In healthcare, most people can agree that there should be no deception when it comes to consenting to procedures or treatments. Concepts of valid consent usually include the ideas of rationality, and authenticity. That is, we should be able to think clearly about an intervention, and our response should be aligned with our deeper desires and judgements. How would our ‘most authentic self’ feel if, having spilled its guts about a hugely sensitive personal issue, it realised that it had done this to a device that had no more empathy than a bacterium? Surely, rational, autonomous and authentic consent would require every user of a ‘caring’ chatbot to be clearly informed that there will be no true care or empathy in the interaction, ever, even if we come to feel that there is. It is unlikely that tech companies will relish this kind of consenting for their products, however truthful it might be.

Perhaps this is over-stating things. After all, we willingly ‘suspend disbelief’ when we go to a movie or read fiction, and sometimes doctors will effectively use ‘open label placebos’ where both doctor and patient know it’s a sugar pill. Surely feeling warmly towards your chatbot is no worse? Unfortunately, these comparisons don’t appreciate the exact nature of the technology. Neither books nor films give on-tap, personalised, precise responses to our questions, which is why no-one has ever got the impression that their sci-fi novel ‘really understands and cares about them’.

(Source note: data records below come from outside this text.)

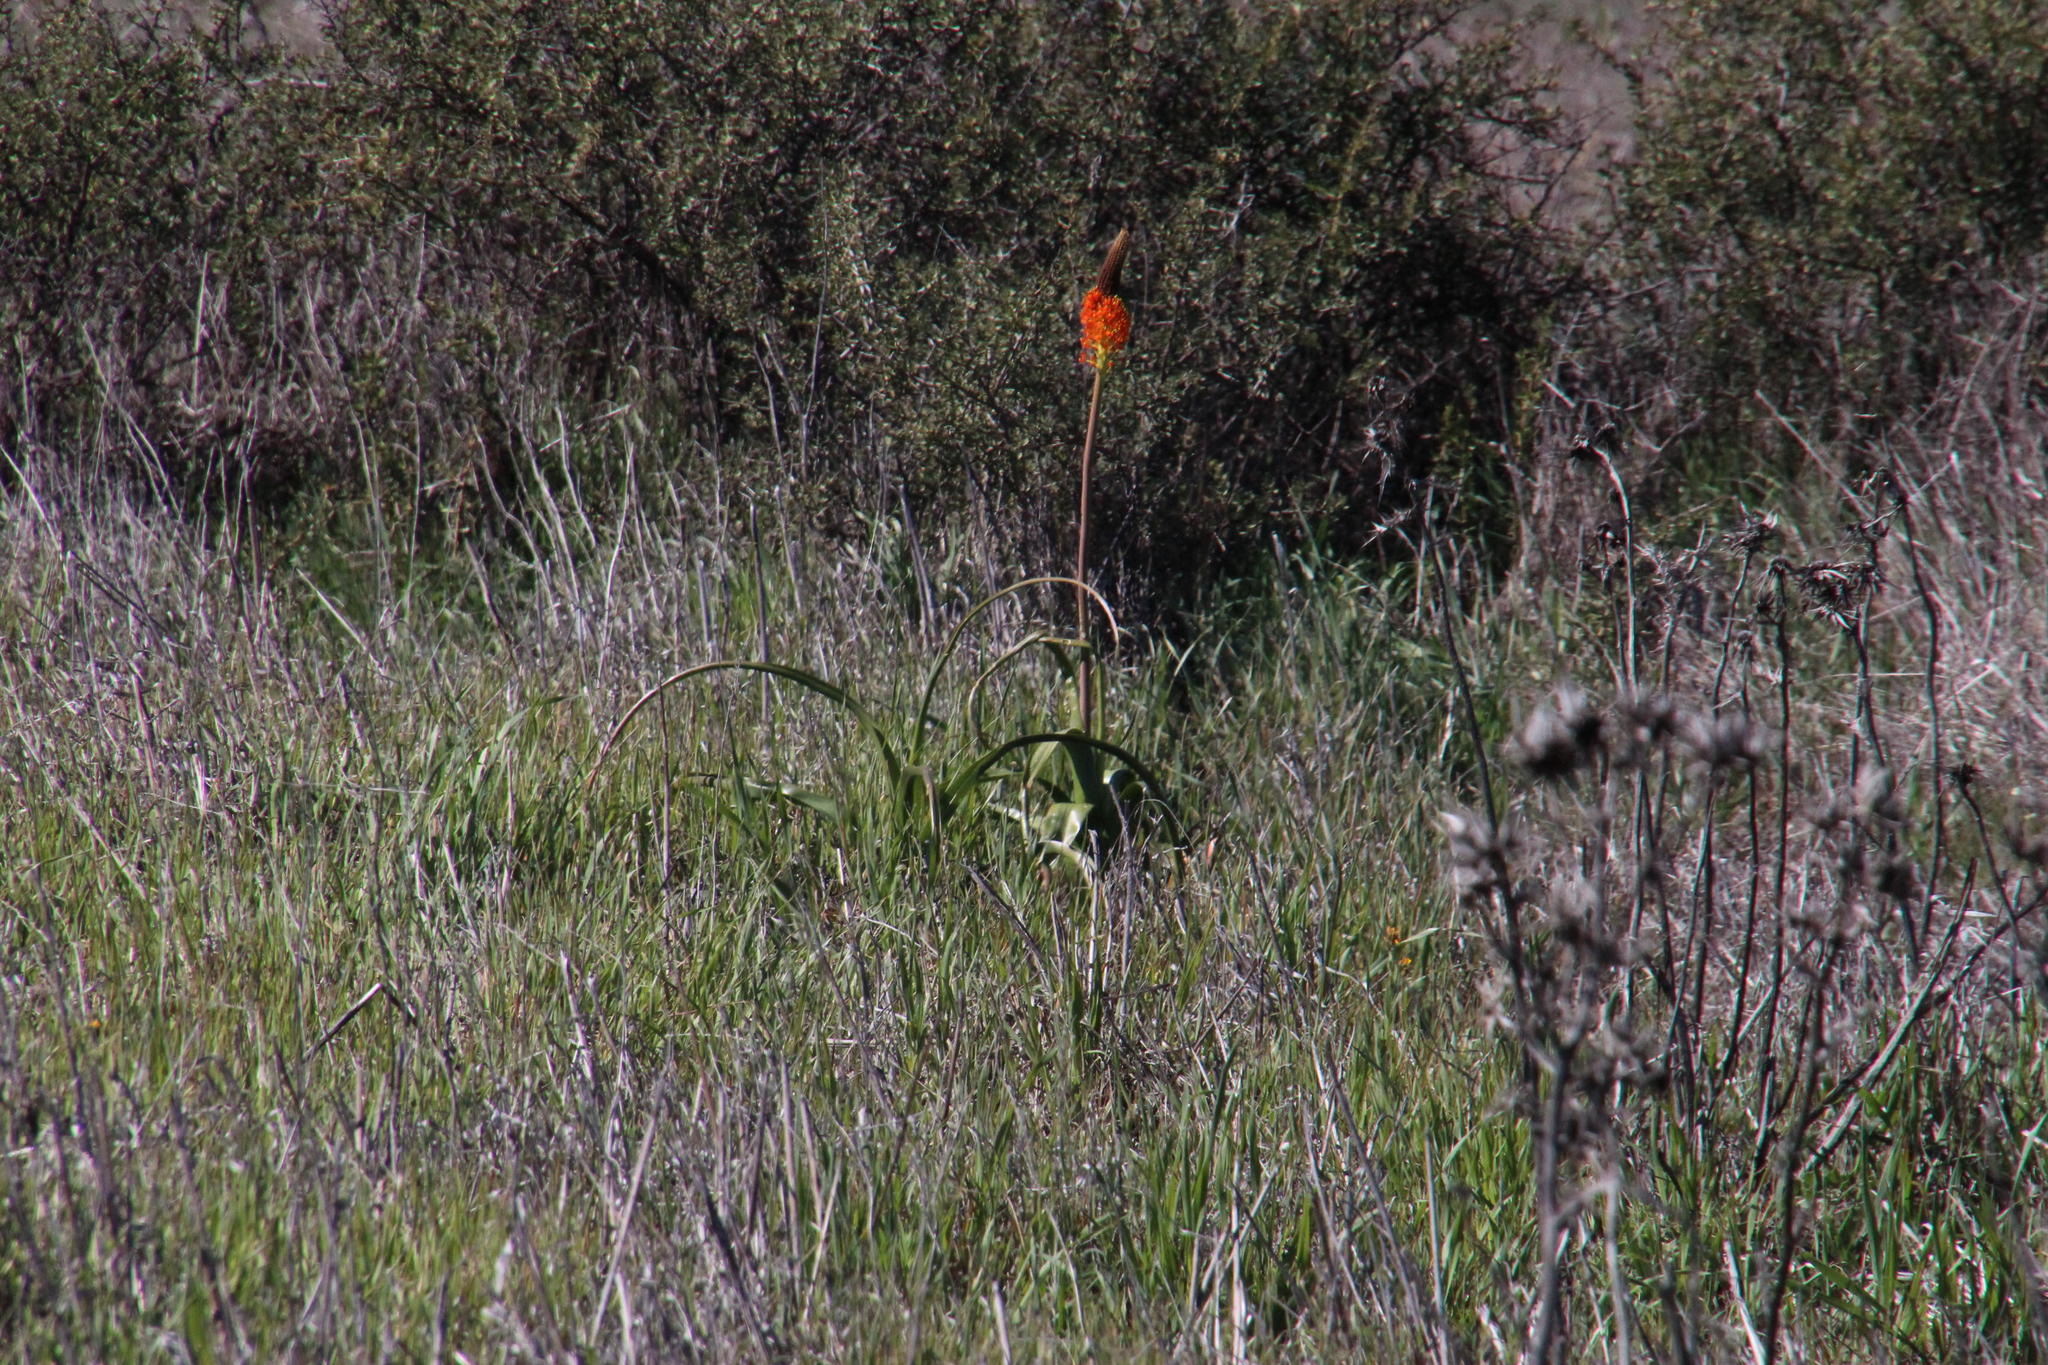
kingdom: Plantae
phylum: Tracheophyta
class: Liliopsida
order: Asparagales
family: Asphodelaceae
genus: Bulbinella
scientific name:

Just as patients may not realise that empathic text responses don’t reflect empathy, as a society we may be too slow to realise that ‘caring’ chatbots do not deliver care. There may be great benefit in receiving accurate, personalised information in the middle of the night, which is phrased in a gentle and warm way. But it isn’t care. There is a strong philosophical tradition of Care Ethics, partly from a feminist tradition, that argues that societally we have devalued the practice and values of care, relegating it to unpaid ‘women’s work’. The Care Ethicists may have the best account of what risks being lost in the implementation of AI.

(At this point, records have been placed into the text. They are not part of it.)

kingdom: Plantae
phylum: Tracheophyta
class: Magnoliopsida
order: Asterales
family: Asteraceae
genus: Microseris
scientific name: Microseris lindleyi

A chatbot can helpfully extend the availability of health care, being available 24/7. It might free clinician time by taking on admin-type tasks, releasing time for patient-clinician interaction. However, in practice it will often be used to replace human interaction, and ethical thinking requires us to examine this carefully in each implementation. For example, a person might be given a ‘choice’ between trialling a chatbot and seeing a human therapist. However, the reality of the ‘choice’ may be (1) a chatbot now, or (2) a human therapist in 4 months. Is this truly an autonomous ‘choice’, for a vulnerable, desperate person? A commissioner might argue that it is great to offer a choice to someone on a long waiting list. Perhaps it is – but are the funds spent on the chatbot are coming out of the general budget (including staffing), and making the wait for a human even longer?

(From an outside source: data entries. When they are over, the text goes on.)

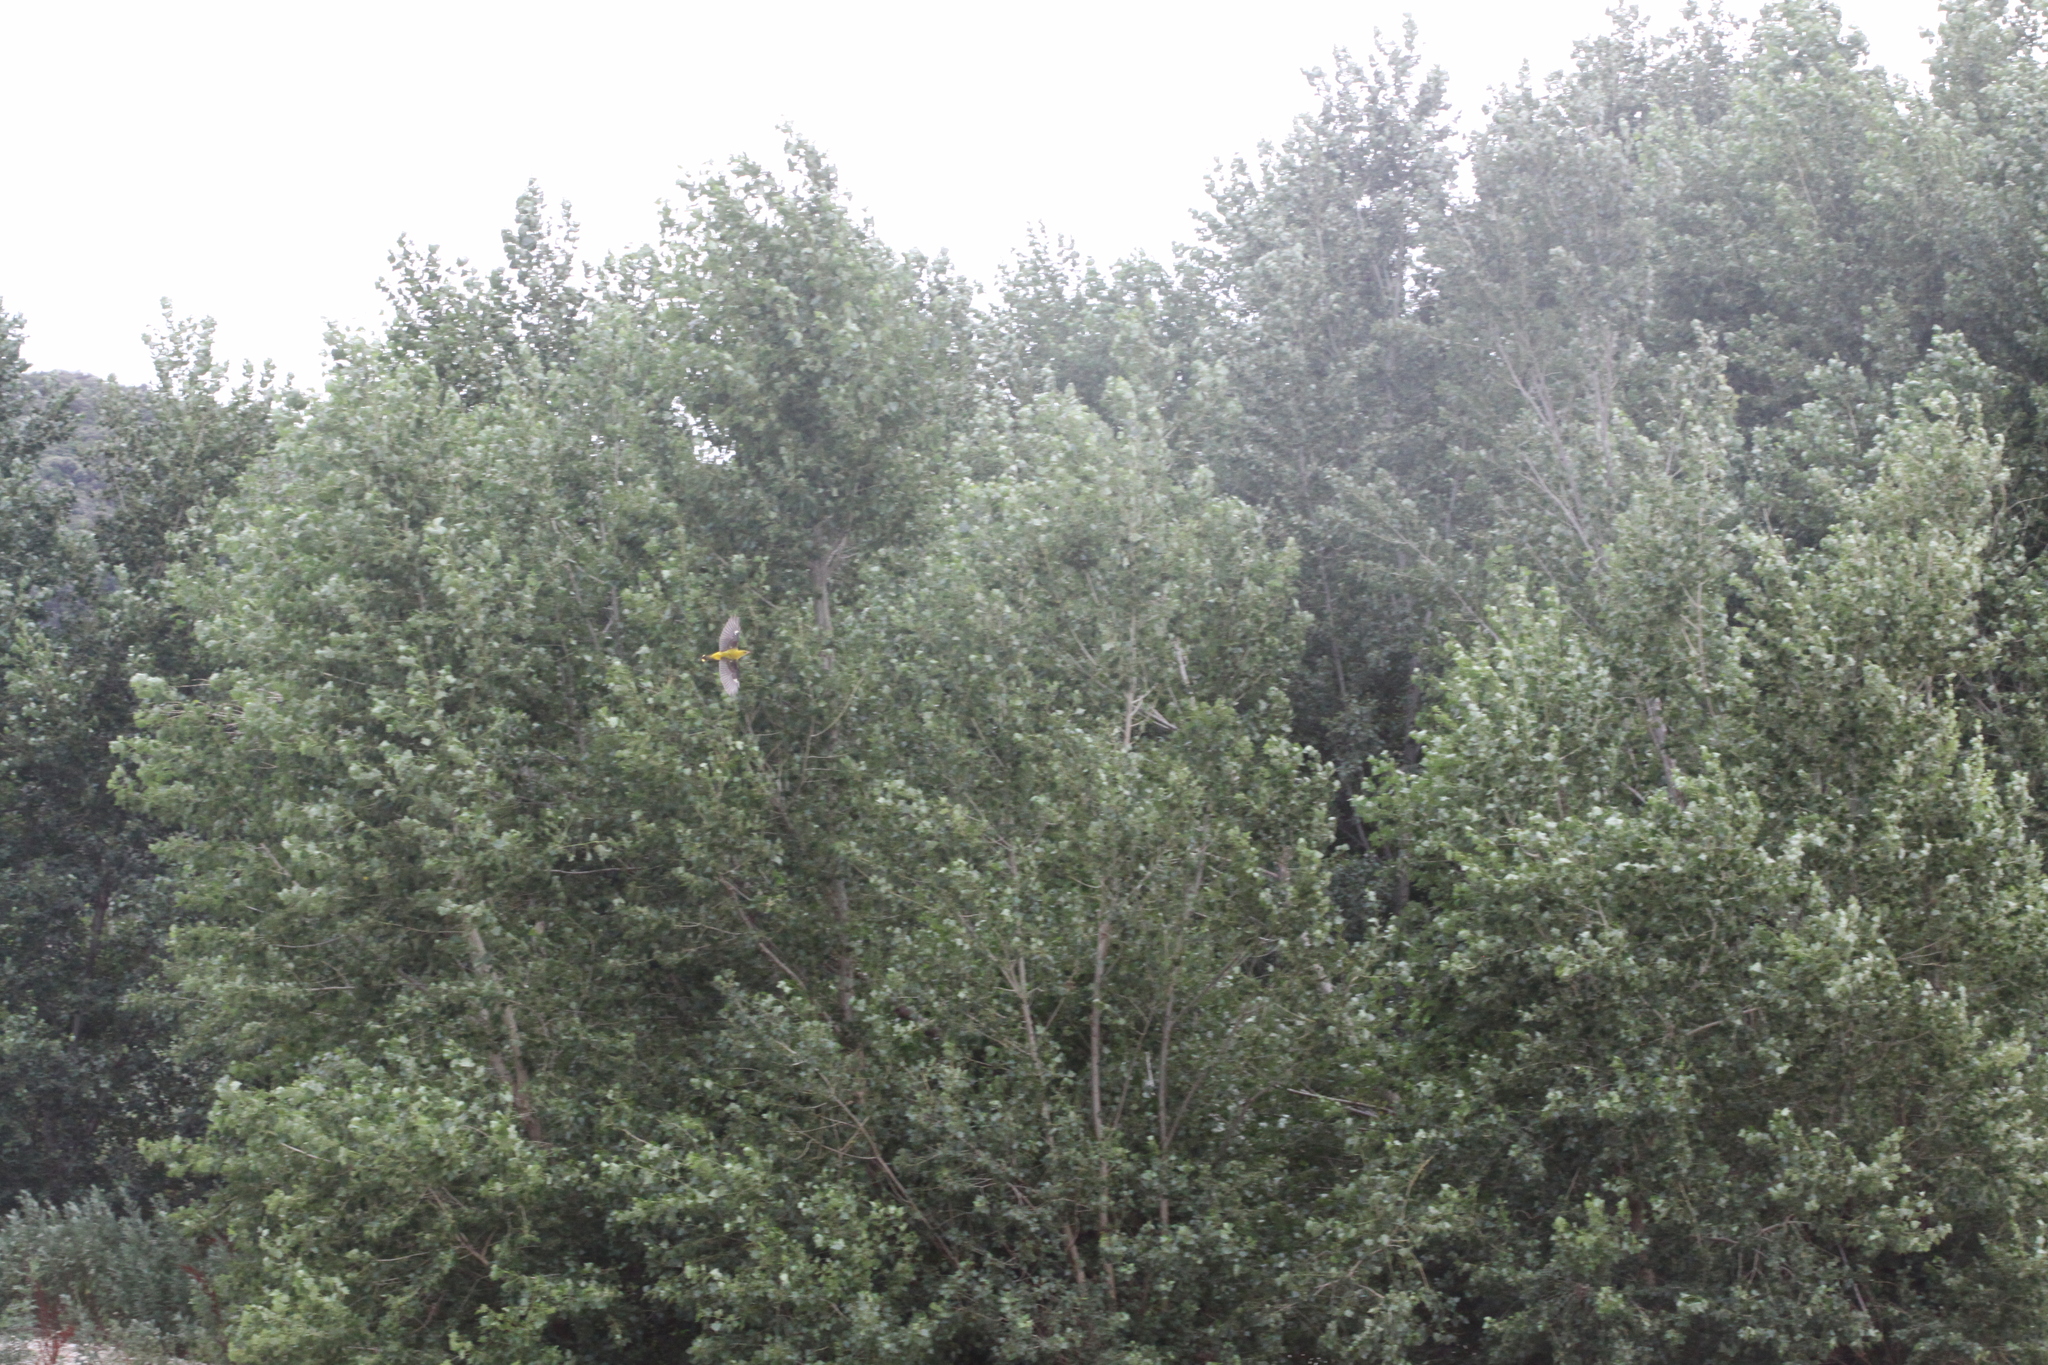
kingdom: Animalia
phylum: Chordata
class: Aves
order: Passeriformes
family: Oriolidae
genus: Oriolus
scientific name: Oriolus oriolus
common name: Eurasian golden oriole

Thus, chatbots might ‘work’ and be welcomed by patients, and still raise ethical issues. It is helpful to recall that platforms such as Google and Facebook were hugely effective and very popular, yet we are still dealing with the ethical problems that they pose. We can welcome the new class of weight loss drugs, such as Ozempic, without naively having to believe that they are an unmixed blessing. We should bring the same thoughtfulness to AI systems that are put in the position of care, but may displace people who can actually deliver it.